Although ample evidence supports the role of MMEJ as the back-up pathway for cells deficient in C-NHEJ and HR, the physiological roles of MMEJ in cells proficient in C-NHEJ and HR are not well understood and remain debatable. Unlike DSBs induced by site-specific nucleases in experimental settings, radiation generates DSBs with complex end termini such as 3′-phosphate (P) and 3′-phosphoglycolate [108]. Prior to ligation, the 3′-Ps at DNA ends must be removed by PNKP [109], and blocking 3′-P removal at DSBs increases MMEJ approximately 3-fold in cancer cells [110]. This result suggests the intriguing possibility that intracellular DSBs, induced by radiation or physiological agents, are more dependent on MMEJ for repair. Furthermore, recent evidence suggests that mammalian mitochondrial extract relies on CtIP, FEN1, LIG3, MRE11, and PARP1, but not LIG4, to repair DSBs [111]. Notably, more than 85% of over 100 types of mitochondrial (mt) DNA deletions are flanked by short repeated sequences, suggesting that error-prone MMEJ in mtDNA may be associated with human mitochondrial disorders [112–114]. However, it should be noted that the reliance of DSB repair in mitochondria on MMEJ can – at least in part – be attributed to the fact that LIG3 is the sole ligase expressed in that organelle. Overall, the emerging theme is that if DSB breaks are not repaired quickly, then they are more likely to be the substrate of MMEJ for repair.

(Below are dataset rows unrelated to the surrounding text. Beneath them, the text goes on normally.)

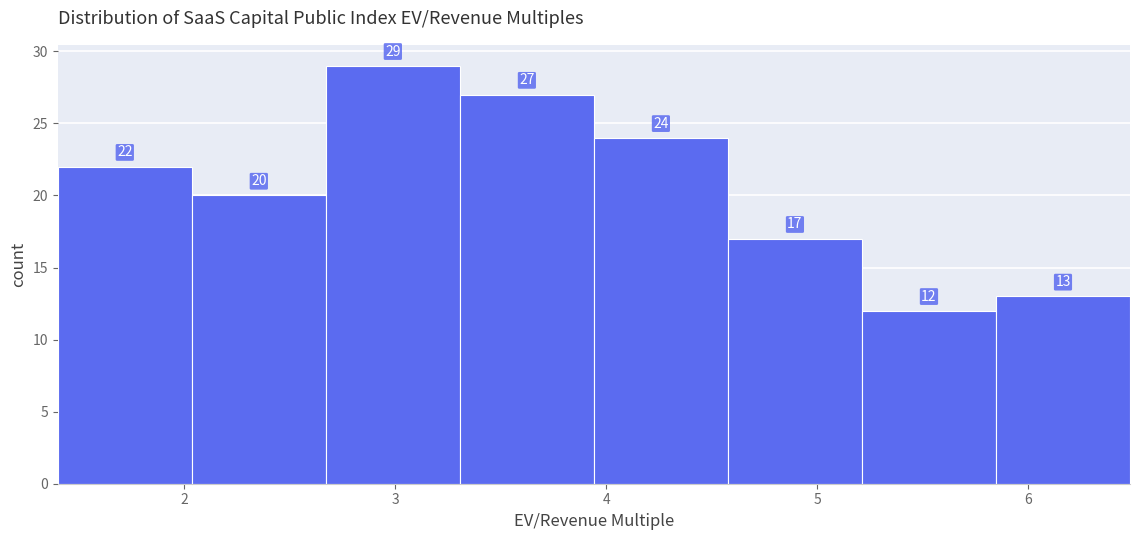

Reading left to right, transcribe this chart: for each bar, give the range it covers on the x-axis and its height. The bar edges are not printed on the chart, so give them approximately, as read against the axis.

1.4 to 2.0: 22
2.0 to 2.7: 20
2.7 to 3.3: 29
3.3 to 3.9: 27
3.9 to 4.6: 24
4.6 to 5.2: 17
5.2 to 5.8: 12
5.8 to 6.5: 13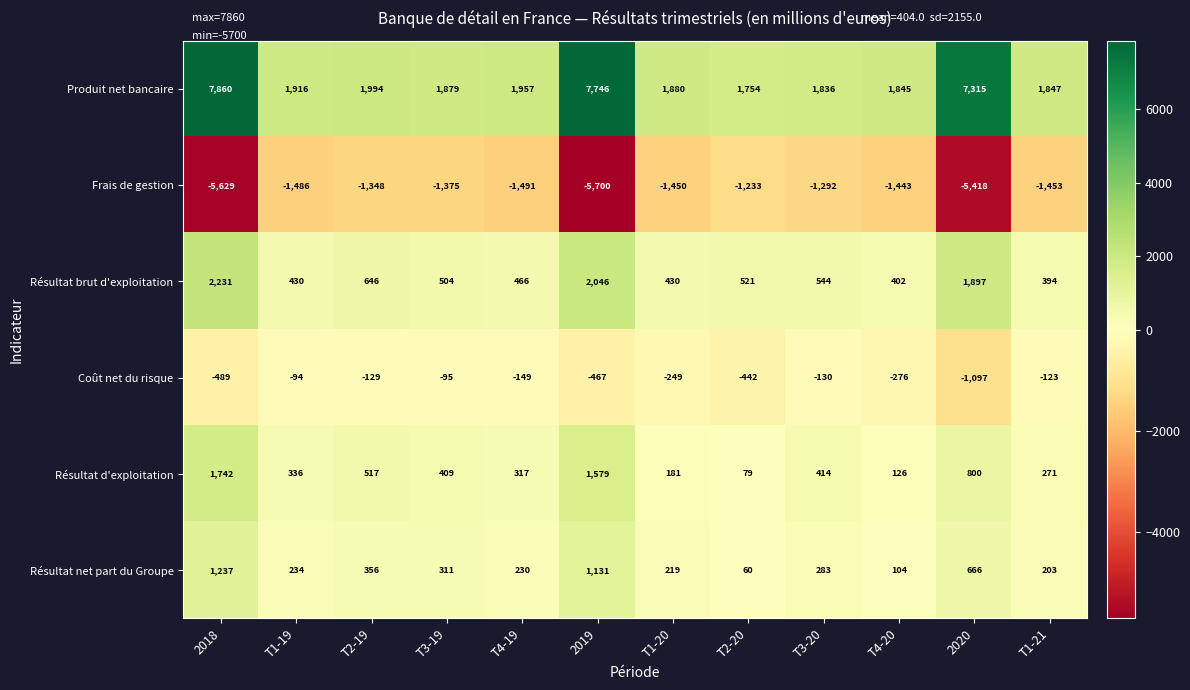

At T1-19, list the series in order from smallest to largest.

Frais de gestion, Coût net du risque, Résultat net part du Groupe, Résultat d'exploitation, Résultat brut d'exploitation, Produit net bancaire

Alternatively, it may be that MMEJ is favored for DSB repair over other DNA repair pathways under specific conditions. Indeed, several regulatory mechanisms that favor MMEJ have been reported recently. For instance, S-phase phosphorylation of CtIP triggers MMEJ [38,115]. Moreover, deacetylation of CtIP by SIRT6 could activate CtIP resection activity and increase MMEJ [116]. In cells in G1, 53BP1 also promotes MMEJ [117], and interestingly, knockdown of 53BP1 decreases distal MMEJ (> 1000 bp distance from DSB) but not proximal MMEJ [117]. Lastly, evidence suggests that Polθ-dependent MMEJ operates primarily in S phase. One study used a reporter system with MHs flanking I-SceI-induced DSB breaks to illustrate the predominance of MMEJ in S/G2 [38]. It is possible that NHEJ and HR are both suppressed in the S phase, rendering MMEJ the sole option to repair DSBs arising during replication collapse and stress. Furthermore, because MMEJ is inhibited by extensive resection, MMEJ may be optimal under limited resection conditions; however, the physiological conditions that favor partial resection are unknown.

6. Concluding remarks

MMEJ is an emerging drug target due to its role as the back-up DSB repair pathway in C-NHEJ- or HR-deficient cancers [71,118–120]. However, accumulating evidence suggests that MMEJ is not simply a back-up for HR and C-NHEJ. MMEJ likely has bona-fide, physiological roles in DSB repair in many eukaryotic cells. Moreover, we would like to emphasize that, although MMEJ is highly destabilizing and capable of triggering chromosomal translocations and rearrangements, inactivation of the MMEJ factor Polθ results in vast chromosomal deletions and instability [34,54,121], indicating that MMEJ also provides necessary protective functions to the genome. All these results warrant more systematic and extensive analyses of the biochemical and genetic components of MMEJ in multiple models. The outcome of such studies will further elucidate the intricate network and regulation of DSB repair in human cells, thereby facilitating the development of novel therapeutic strategies to eliminate cancer cells with little or no side effects.